We have a database update script that developers can run which runs any dbpatch that hasn't been run on their development machine yet (irrespective of version - since multiple dbpatches may be committed to source control during a single version's development).
Connection strings are maintained in NHibernate.config, however if present, NHibernate.User.config is used instead, however NHibernate.User.config is ignored from source control. Each developer has their own NHibernate.User.config, which points to their local database and sets the appropriate dialects etc.
When being pushed to development we have a NAnt script which does variable substitution in the config templates for us. This same script is used when going to staging as well as when doing packages for release. The NAnt script populates a templates config file with variable values from the environment's settings file.
Use management studio or Visual Studios server explorer. App_Data isn't used much "in the real world".
This is always a problem. Use a tool like SqlCompare from Redgate or the built in Database Compare tools of Visual Studio 2010.
Use Web.Config transformations to automatically update the connection string.
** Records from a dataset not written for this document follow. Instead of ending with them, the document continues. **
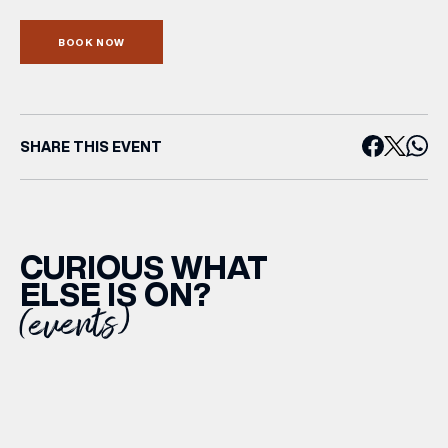
BOOK NOW
SHARE THIS EVENT
CURIOUS WHAT
ELSE IS ON?
(events)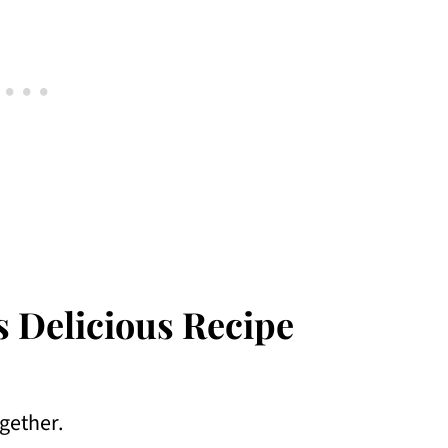
s Delicious Recipe
ogether.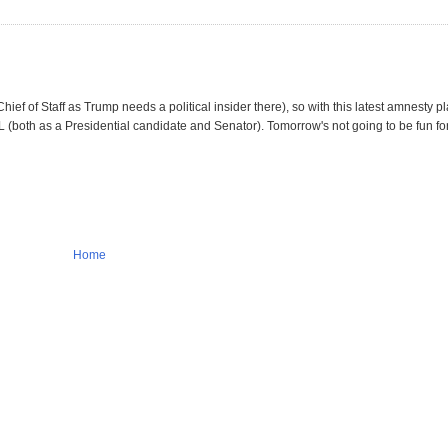
hief of Staff as Trump needs a political insider there), so with this latest amnesty 
(both as a Presidential candidate and Senator). Tomorrow's not going to be fun fo
Home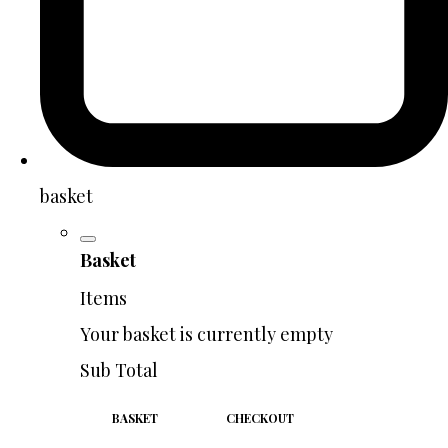
basket
Basket
Items
Your basket is currently empty
Sub Total
BASKET
CHECKOUT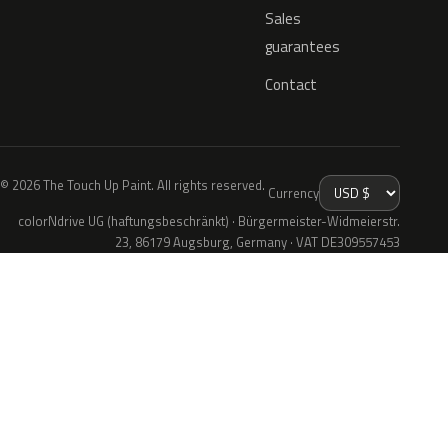
Sales
guarantees
Contact
© 2026 The Touch Up Paint. All rights reserved.
Currency
colorNdrive UG (haftungsbeschränkt) · Bürgermeister-Widmeierstr.
23, 86179 Augsburg, Germany · VAT DE309557453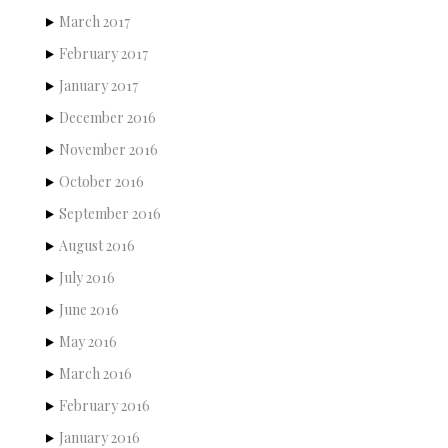
March 2017
February 2017
January 2017
December 2016
November 2016
October 2016
September 2016
August 2016
July 2016
June 2016
May 2016
March 2016
February 2016
January 2016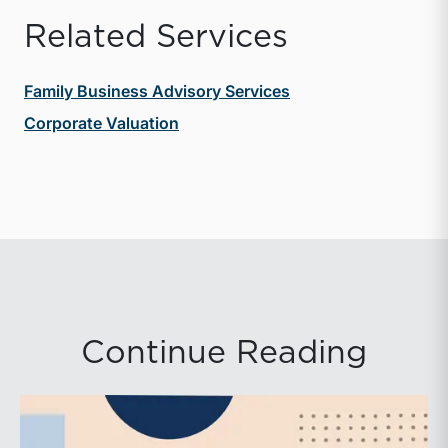
Related Services
Family Business Advisory Services
Corporate Valuation
Continue Reading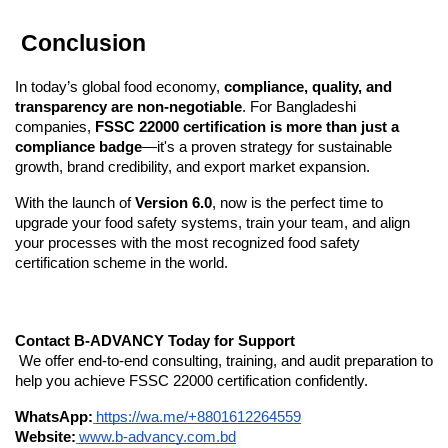
 Conclusion
In today’s global food economy, 
compliance, quality, and 
transparency are non-negotiable
. For Bangladeshi 
companies, 
FSSC 22000 certification is more than just a 
compliance badge
—it's a proven strategy for sustainable 
growth, brand credibility, and export market expansion.
With the launch of 
Version 6.0
, now is the perfect time to 
upgrade your food safety systems, train your team, and align 
your processes with the most recognized food safety 
certification scheme in the world.
Contact B-ADVANCY Today for Support
 We offer end-to-end consulting, training, and audit preparation to 
help you achieve FSSC 22000 certification confidently.
WhatsApp:
https://wa.me/+8801612264559
Website:
www.b-advancy.com.bd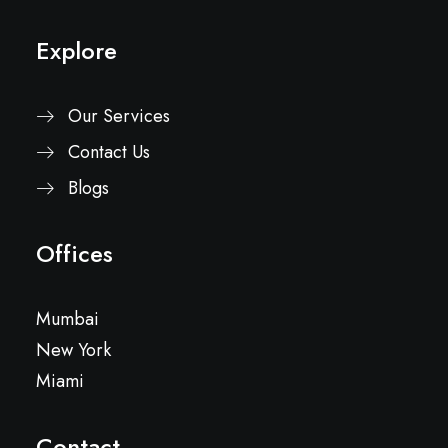
Explore
Our Services
Contact Us
Blogs
Offices
Mumbai
New York
Miami
Contact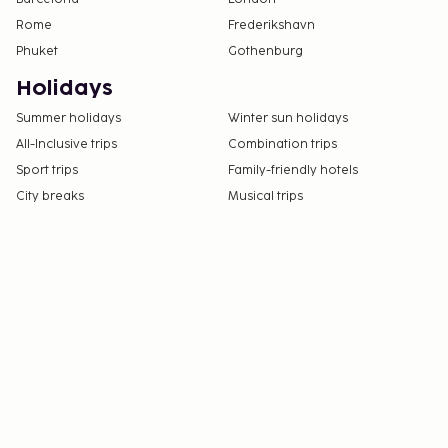
Rome
Frederikshavn
Phuket
Gothenburg
Holidays
Summer holidays
Winter sun holidays
All-Inclusive trips
Combination trips
Sport trips
Family-friendly hotels
City breaks
Musical trips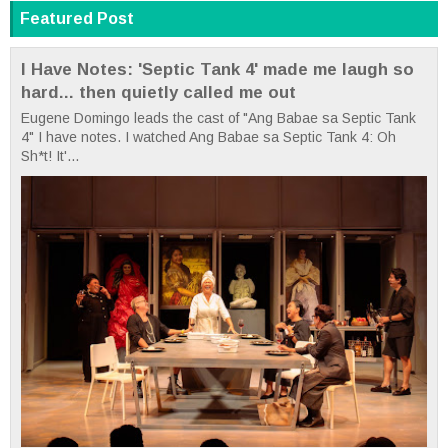
Featured Post
I Have Notes: 'Septic Tank 4' made me laugh so
hard... then quietly called me out
Eugene Domingo leads the cast of "Ang Babae sa Septic Tank
4" I have notes. I watched Ang Babae sa Septic Tank 4: Oh
Sh*t! It'...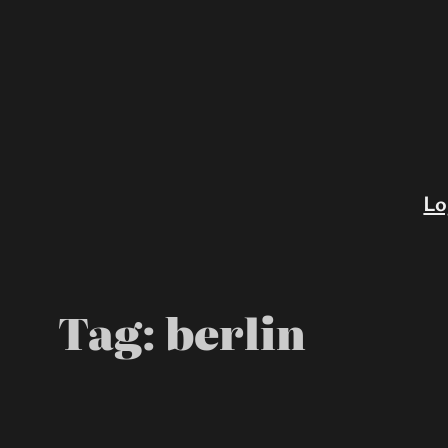
Skip
to
content
Lo
Tag:
berlin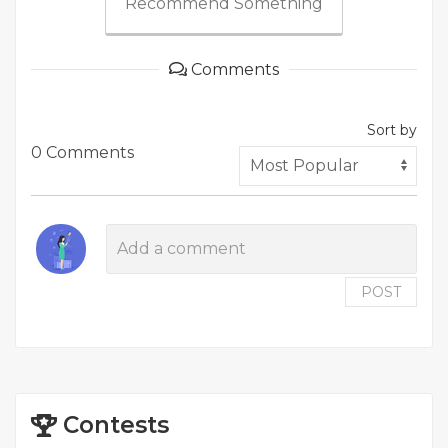
Recommend Something
Comments
Sort by
0 Comments
POST
Contests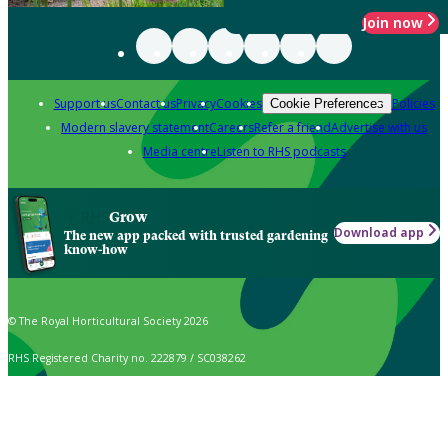
Join now
Support us
Contact us
Privacy
Cookies
Policies
Cookie Preferences
Modern slavery statement
Careers
Refer a friend
Advertise with us
Media centre
Listen to RHS podcasts
Grow
Download app
The new app packed with trusted gardening
know-how
© The Royal Horticultural Society 2026
RHS Registered Charity no. 222879 / SC038262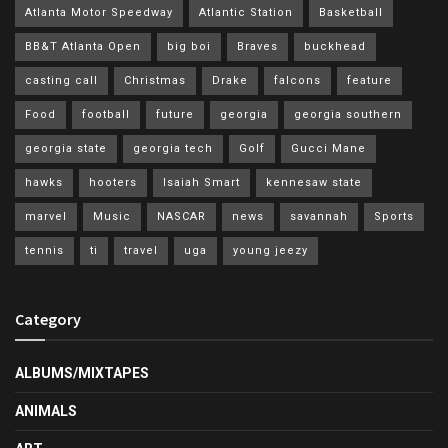
Atlanta Motor Speedway
Atlantic Station
Basketball
BB&T Atlanta Open
big boi
Braves
buckhead
casting call
Christmas
Drake
falcons
feature
Food
football
future
georgia
georgia southern
georgia state
georgia tech
Golf
Gucci Mane
hawks
hooters
Isaiah Smart
kennesaw state
marvel
Music
NASCAR
news
savannah
Sports
tennis
ti
travel
uga
young jeezy
Category
ALBUMS/MIXTAPES
ANIMALS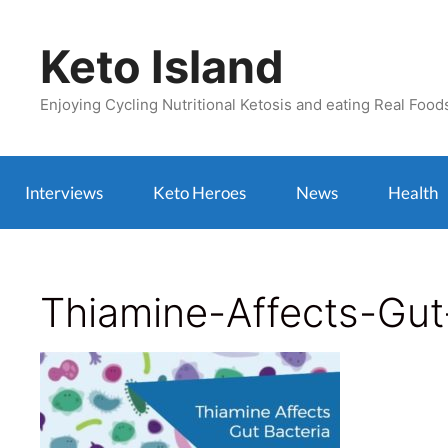
Skip
to
Keto Island
content
Enjoying Cycling Nutritional Ketosis and eating Real Food
Interviews
Keto Heroes
News
Health
Thiamine-Affects-Gu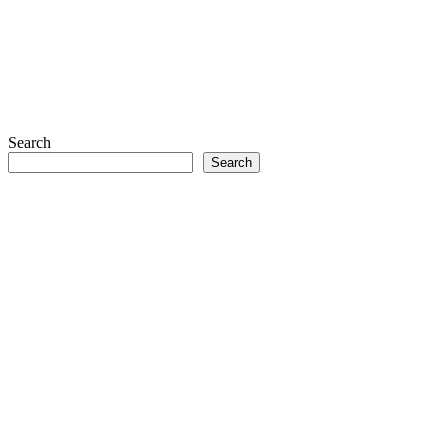
Search
Search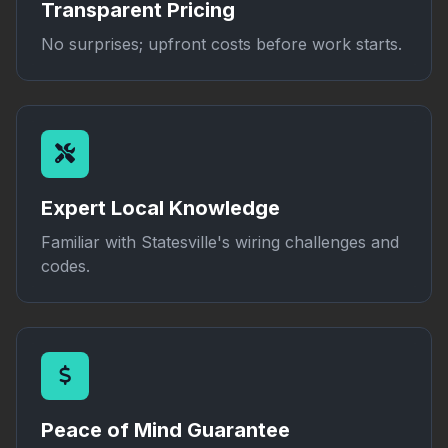
Transparent Pricing
No surprises; upfront costs before work starts.
Expert Local Knowledge
Familiar with Statesville's wiring challenges and
codes.
Peace of Mind Guarantee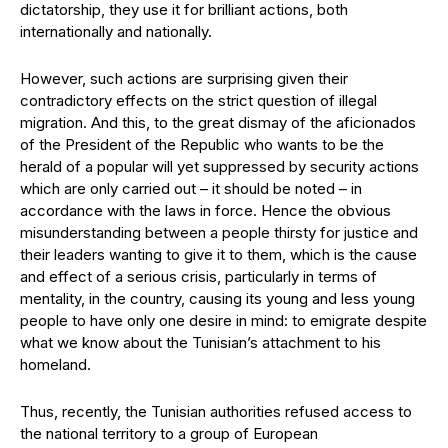
dictatorship, they use it for brilliant actions, both
internationally and nationally.
However, such actions are surprising given their
contradictory effects on the strict question of illegal
migration. And this, to the great dismay of the aficionados
of the President of the Republic who wants to be the
herald of a popular will yet suppressed by security actions
which are only carried out – it should be noted – in
accordance with the laws in force. Hence the obvious
misunderstanding between a people thirsty for justice and
their leaders wanting to give it to them, which is the cause
and effect of a serious crisis, particularly in terms of
mentality, in the country, causing its young and less young
people to have only one desire in mind: to emigrate despite
what we know about the Tunisian’s attachment to his
homeland.
Thus, recently, the Tunisian authorities refused access to
the national territory to a group of European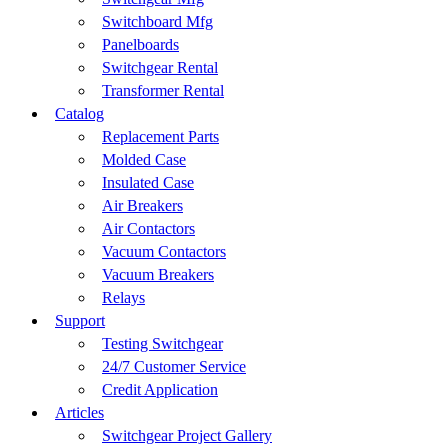
Switchboard Mfg
Panelboards
Switchgear Rental
Transformer Rental
Catalog
Replacement Parts
Molded Case
Insulated Case
Air Breakers
Air Contactors
Vacuum Contactors
Vacuum Breakers
Relays
Support
Testing Switchgear
24/7 Customer Service
Credit Application
Articles
Switchgear Project Gallery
I'm not an expert by any means but here's what my partner and I did for our most recent ASP.NET MVC project:
Connection strings were always the same since we were both running SQL Server Express on our development machines, as were our staging and production servers. You can just use a dot instead of the computer name (eg. ".\SQLEXPRESS" or ".\SQL_Named_Instance").
Alternatively you could also use web.config transformations for deploying to different machines.
As far as the database itself, we just created a "Database Updates" folder in the SVN repository and added new SQL scripts when updates needed to be made. I always thought it was a good idea to have an organized collection of database change scripts anyway.
A common solution to this type of problem is to have the database versioning handled in code rather than storing the database itself in version control. The code is typically executed on app_start but could be triggered in other ways (build/deploy process). Then developers can run their own local databases or use a shared development database. The common term for this is called database migrations (migrating from one version to the next). Here is a stackoverflow question for .net tools/libraries to make this easier: https://stackoverflow.com/questions/8033/database-migration-library-for-net
This is the only way I would handle this on projects with multiple developers. I've used this successfully with teams of over 50 developers and it's worked great.
The Red Gate solution would be to use SQL Source Control, which integrates into SSMS. Its maintains a sql scripts folder structure in source control, which you can keep in the same folder/ respository that you keep your app code in.